Figuring out what the DOT number means also isn't very easy.

The letters DOT on your tire means it conforms to all federal standards.

The next two numbers of letters are the plant code where it was manufactured. And the last four numbers are the date that tire was made. So the number 1208 would mean that tire was made the 12th week of 2008.

Some older tires only have three numbers at the end. For instance in our story we showed you a tire with the number 459. That means it was made in the 45th week of 1999. Further adding to the confusion, in rare cases it could also mean it was made the 45th week of 1989.

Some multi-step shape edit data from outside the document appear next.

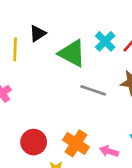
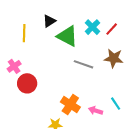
black triangle: (38, 33) -> (49, 21), moved
red circle: (34, 142) -> (27, 83), moved

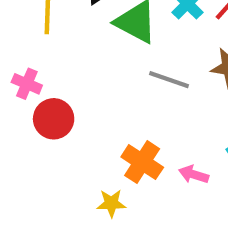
pink cross: (14, 66) -> (27, 84), turned -32

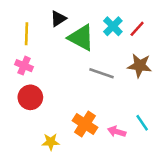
pink cross: (27, 84) -> (24, 66), moved
yellow star: (111, 203) -> (51, 142), moved

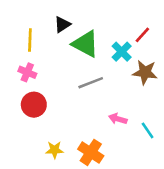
cyan cross: (113, 26) -> (122, 52), moved
gray line: (101, 73) -> (91, 83), moved, turned -40
orange cross: (85, 124) -> (91, 152), moved
pink arrow: (117, 132) -> (118, 119), moved

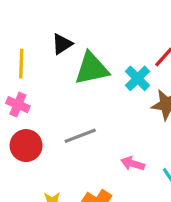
green triangle: (86, 44) -> (92, 69), turned -40
gray line: (91, 83) -> (80, 136), moved

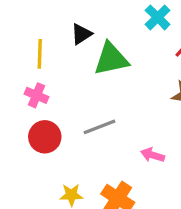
cyan cross: (138, 78) -> (158, 17), moved

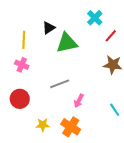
red circle: (45, 137) -> (20, 99), moved
pink arrow: (153, 155) -> (79, 101), moved, turned -80

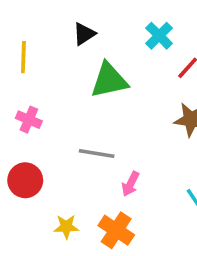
black triangle: (49, 28) -> (84, 34), moved
yellow line: (24, 40) -> (23, 57), moved
gray line: (60, 84) -> (97, 153), turned 30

Safety advocates have pushed for change. They say it would be much easier to imprint January 2008 on a tire instead of 0208. Safety advocates also suggest that instead of inputting the manufacturing date of the tire, tire makers should put expiration dates on their tires.

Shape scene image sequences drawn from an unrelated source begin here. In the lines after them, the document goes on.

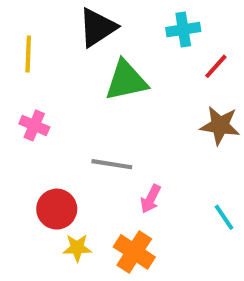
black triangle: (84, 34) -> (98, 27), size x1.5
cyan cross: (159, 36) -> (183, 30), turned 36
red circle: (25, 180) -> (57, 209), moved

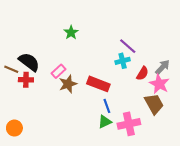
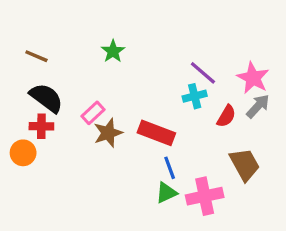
brown line: (11, 69) -> (36, 56), moved
pink star: (159, 84) -> (253, 78), moved
orange circle: (14, 128) -> (23, 153), moved

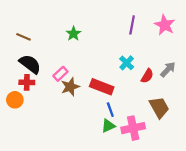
purple line: (203, 73) -> (132, 25), moved, turned 60
pink star: (253, 78) -> (165, 25), moved
cyan cross: (195, 96) -> (127, 63), turned -32

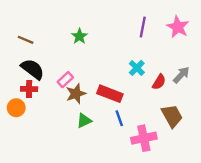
green triangle: (108, 126) -> (84, 121), moved

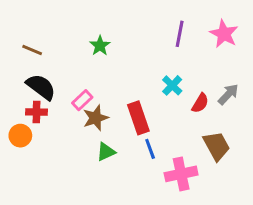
red rectangle: (110, 94) -> (138, 118), turned 50

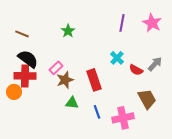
red semicircle: (200, 103) -> (136, 70), turned 88
red cross: (37, 112) -> (25, 76), size x1.5
blue line: (150, 149) -> (97, 112), moved
green triangle: (106, 152) -> (72, 103), turned 32

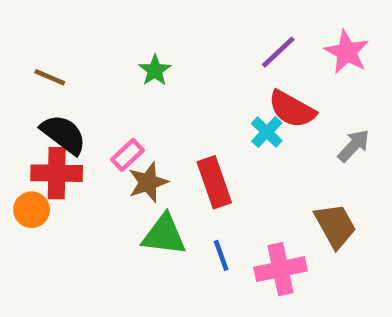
purple line: (122, 23) -> (278, 52), turned 36
red semicircle: (136, 70) -> (292, 109), moved, size x1.5
green triangle: (72, 103) -> (164, 235), size x1.5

They compare that to the expiration date we all look for on milk and other diary products.

Jack Crane, the father of 18-year old Bobby Crane who died in an accident when his 14-year old tires blew out, put it another way.

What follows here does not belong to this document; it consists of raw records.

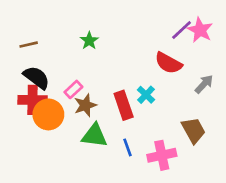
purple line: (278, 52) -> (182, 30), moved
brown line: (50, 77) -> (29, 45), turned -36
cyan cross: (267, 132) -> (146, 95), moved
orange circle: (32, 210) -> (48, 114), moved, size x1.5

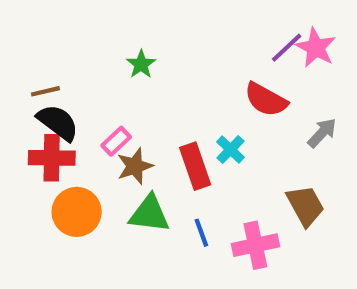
brown line: (29, 45) -> (45, 91), moved
orange circle: (48, 114) -> (77, 212), moved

"The code should be on the outside of the tire where you can see it. It should be a date that's easily understood by the consumer, said Crane. "And there should be some restriction on selling tires that are past a date that makes them safe. That just seems simple to me. Why the tire companies seem to object to that, I don't understand. It's too their advantage to sell more tires. So wouldn't you think they be in favor of something like that. But apparently they're not. Why they're not, I don't understand." The National Highway Traffic Safety Administration does agree that tires do age even when not in use, like in the trunk of a car or sitting in a warehouse. In a report to congress, NHTSA cited statistics from a major, but unnamed insurance company. That company told NHTSA that 84 percent of the tire claims it received involved tires six years or older.